Under Australia's strict immigration policy, the government is refusing to regularize the status of anyone arriving by boat, even legal asylum seekers.

Human rights groups say the policy violates international law.

These arrivals are transferred to overseas detention centers on Manus Island in Papua New Guinea, and in Nauru, a remote point in the Pacific Ocean.

Many of them see no indication that their situation will change in the future, and their despair has caused a series of suicides and self-harm in recent years.

Asylum-seekers detained in hotels - which the Australian government refers to as "alternative places of detention" - have been granted permission under a law now repealed, allowing them to be transferred from island prisons to receive medical treatment in Australia, and under this law they are transferred to Melbourne or Brisbane to receive medical care. They were then returned to their detention center abroad, but many of them said that they received little, if any, care after their transfer.

Sabanayagam, who has had a shrapnel lodged in his body since he and his family were attacked in Sri Lanka, said that the pain was sometimes so severe that he could not walk, and he said that he informed the doctors about this before leaving Manus Island, but when he finally met a doctor in Australia, while he was on guard Two security officers, all the doctor told him was that he had shrapnel in his body.

Nick Martin, Nauru’s chief medical officer responsible for identifying asylum seekers who need medical care in Australia between 2016 and 2017, says that the government is holding refugees in hotels as an example to others. “Not many of them have yet received adequate medical treatment,” Martin adds. The government sends a message that it has made a great effort in dealing with refugees and asylum seekers. "Many of them will suffer from severe mental health problems after being kept abroad for up to eight years, and then detained in these hotels."

Ineffective policy

Critics of the detention policy abroad in Australia say that it is not only inhuman, but ineffective as a deterrent. The former UN special rapporteur on the rights of migrants, Francois Crébo, believes that “what has prevented boats from reaching Australian shores is not the treatment of asylum seekers on Australian territory, but rather The Australian navy is patrolling the waters off Indonesia, stopping ships carrying migrants.

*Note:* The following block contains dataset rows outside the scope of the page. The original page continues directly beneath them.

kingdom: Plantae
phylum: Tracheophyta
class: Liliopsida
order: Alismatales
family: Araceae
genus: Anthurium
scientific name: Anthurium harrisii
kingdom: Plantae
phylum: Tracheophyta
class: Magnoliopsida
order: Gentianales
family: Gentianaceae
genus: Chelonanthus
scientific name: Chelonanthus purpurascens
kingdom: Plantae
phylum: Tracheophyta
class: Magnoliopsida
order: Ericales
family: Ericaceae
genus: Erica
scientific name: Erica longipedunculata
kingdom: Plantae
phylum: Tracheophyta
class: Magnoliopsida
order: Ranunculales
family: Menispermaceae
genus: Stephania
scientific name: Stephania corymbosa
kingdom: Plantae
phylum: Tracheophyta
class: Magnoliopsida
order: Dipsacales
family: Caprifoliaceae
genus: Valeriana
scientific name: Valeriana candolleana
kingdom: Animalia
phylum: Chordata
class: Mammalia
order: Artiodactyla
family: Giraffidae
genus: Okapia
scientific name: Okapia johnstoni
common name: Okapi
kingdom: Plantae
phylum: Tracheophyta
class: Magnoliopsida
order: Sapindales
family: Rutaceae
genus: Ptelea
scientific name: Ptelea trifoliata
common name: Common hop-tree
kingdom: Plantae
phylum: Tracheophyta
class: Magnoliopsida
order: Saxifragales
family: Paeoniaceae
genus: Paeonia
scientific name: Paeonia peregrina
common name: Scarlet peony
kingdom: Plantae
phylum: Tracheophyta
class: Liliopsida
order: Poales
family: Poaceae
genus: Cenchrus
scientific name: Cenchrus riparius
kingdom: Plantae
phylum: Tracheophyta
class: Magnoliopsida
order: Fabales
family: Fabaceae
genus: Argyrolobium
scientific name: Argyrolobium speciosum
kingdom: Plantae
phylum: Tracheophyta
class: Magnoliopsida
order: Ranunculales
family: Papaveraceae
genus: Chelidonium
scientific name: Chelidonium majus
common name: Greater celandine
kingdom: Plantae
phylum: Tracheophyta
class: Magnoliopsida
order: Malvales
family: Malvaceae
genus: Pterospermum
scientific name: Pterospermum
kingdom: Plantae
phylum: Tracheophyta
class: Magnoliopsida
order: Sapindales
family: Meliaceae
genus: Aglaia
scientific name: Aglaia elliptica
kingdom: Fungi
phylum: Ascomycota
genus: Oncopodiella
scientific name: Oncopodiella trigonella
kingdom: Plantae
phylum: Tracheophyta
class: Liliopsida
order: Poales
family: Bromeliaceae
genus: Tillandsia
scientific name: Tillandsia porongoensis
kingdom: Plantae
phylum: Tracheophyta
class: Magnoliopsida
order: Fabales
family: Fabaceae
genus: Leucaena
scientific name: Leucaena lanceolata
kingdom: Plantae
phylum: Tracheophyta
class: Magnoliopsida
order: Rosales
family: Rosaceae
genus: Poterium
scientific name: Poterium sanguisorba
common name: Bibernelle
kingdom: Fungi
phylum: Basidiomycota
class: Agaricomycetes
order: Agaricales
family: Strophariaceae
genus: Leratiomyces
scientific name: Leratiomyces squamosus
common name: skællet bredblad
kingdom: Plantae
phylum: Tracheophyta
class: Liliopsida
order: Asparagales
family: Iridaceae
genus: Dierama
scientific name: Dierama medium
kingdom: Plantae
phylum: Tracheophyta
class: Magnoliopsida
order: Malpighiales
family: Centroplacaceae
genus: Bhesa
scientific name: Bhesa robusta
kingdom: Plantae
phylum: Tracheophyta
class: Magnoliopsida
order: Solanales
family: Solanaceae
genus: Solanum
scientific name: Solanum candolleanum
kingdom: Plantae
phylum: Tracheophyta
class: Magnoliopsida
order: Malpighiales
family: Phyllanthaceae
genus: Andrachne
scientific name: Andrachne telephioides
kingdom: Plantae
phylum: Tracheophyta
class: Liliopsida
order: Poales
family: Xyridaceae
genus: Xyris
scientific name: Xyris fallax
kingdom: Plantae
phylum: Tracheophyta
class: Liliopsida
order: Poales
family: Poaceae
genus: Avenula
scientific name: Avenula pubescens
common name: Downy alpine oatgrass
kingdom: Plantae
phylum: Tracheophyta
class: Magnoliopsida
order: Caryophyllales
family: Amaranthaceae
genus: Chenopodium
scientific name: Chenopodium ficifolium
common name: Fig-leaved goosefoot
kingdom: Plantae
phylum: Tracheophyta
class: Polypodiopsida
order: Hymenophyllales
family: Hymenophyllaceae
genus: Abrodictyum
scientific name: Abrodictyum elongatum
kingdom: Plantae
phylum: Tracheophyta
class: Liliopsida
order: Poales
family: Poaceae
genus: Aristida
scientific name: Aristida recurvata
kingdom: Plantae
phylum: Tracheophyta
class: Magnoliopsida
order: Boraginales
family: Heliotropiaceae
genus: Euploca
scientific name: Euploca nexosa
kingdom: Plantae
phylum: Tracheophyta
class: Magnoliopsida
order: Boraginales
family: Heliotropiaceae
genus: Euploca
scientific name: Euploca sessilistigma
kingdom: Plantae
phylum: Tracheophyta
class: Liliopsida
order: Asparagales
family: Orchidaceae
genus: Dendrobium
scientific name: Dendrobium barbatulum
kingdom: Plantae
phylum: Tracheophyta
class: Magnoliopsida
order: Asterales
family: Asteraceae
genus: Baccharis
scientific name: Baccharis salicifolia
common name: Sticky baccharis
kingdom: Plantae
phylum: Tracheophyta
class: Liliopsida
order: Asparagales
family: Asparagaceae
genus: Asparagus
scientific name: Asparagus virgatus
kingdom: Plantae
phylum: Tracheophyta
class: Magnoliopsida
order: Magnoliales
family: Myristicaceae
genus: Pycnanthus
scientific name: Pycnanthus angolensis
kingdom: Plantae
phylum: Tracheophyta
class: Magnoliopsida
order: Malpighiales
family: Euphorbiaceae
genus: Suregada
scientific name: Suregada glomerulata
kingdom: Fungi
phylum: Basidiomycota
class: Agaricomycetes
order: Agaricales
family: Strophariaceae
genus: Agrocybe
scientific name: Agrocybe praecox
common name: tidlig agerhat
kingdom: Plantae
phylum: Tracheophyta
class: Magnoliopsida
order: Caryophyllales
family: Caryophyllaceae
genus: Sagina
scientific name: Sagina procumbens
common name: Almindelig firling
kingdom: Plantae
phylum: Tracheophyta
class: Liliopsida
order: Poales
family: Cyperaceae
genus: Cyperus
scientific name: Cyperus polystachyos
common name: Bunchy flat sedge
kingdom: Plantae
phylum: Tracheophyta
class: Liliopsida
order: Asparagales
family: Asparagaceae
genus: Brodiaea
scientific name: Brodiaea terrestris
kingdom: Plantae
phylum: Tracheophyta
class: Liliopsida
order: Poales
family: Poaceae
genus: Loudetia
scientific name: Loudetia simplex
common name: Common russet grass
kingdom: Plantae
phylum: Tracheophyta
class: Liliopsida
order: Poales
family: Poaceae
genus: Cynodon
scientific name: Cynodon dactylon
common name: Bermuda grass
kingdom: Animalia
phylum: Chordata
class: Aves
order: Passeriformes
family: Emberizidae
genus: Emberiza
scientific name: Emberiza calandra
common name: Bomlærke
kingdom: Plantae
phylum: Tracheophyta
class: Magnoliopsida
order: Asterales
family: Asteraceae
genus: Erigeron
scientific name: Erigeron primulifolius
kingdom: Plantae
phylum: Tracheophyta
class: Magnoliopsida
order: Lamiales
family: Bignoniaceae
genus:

In an email last Thursday, a spokesperson for the Australian Department of Home Affairs said that the government's policy is clear, that “no one who tries to travel by boat illegally to Australia will be resettled.” The spokesman added: “Individuals residing in places of detention have been transferred. An alternative to Australia temporarily to receive medical treatment, ”he said, adding:“ They are encouraged to end their medical treatment so that they can continue on their way to resettlement in the United States, or return to Nauru, or BNG, or return to their homeland. ”

Activists believe that the decision to allow refugees to leave their places of detention in hotels came as a result of increased public and legal pressure on the government and hotels.

In December, more than 250 human rights activists and lawyers, politicians, and trade unions signed a letter to the CEO of Accor, which owns the Mantra Hotel, demanding the company terminate its contract with the government.

In mid-December, the refugees at the Mantra Hotel were transferred to the Melbourne Park Hotel, as the Mantra Hotel had a very bad reputation last year, because its administration had failed in quarantine measures for refugees.

The demonstrators gathered, on Wednesday evening, outside the Park Hotel, where they hoped to end the suffering of the refugees.

On the fifth floor was the refugee Kurdish musician, Mustafa Azimtabar, using the light of his cell phone to break through the dark windows, and he and other refugees say that they felt a glimmer of hope for the first time in many years, and Azimtabar says: “I want to walk like a human, I want to work, I want to I run, I want to breathe. ”

Azimtabar fled to Australia nearly a decade ago, and was released on Thursday.

Under strict Australian immigration policy, the government is refusing to regularize the status of anyone arriving by boat, even legal asylum seekers.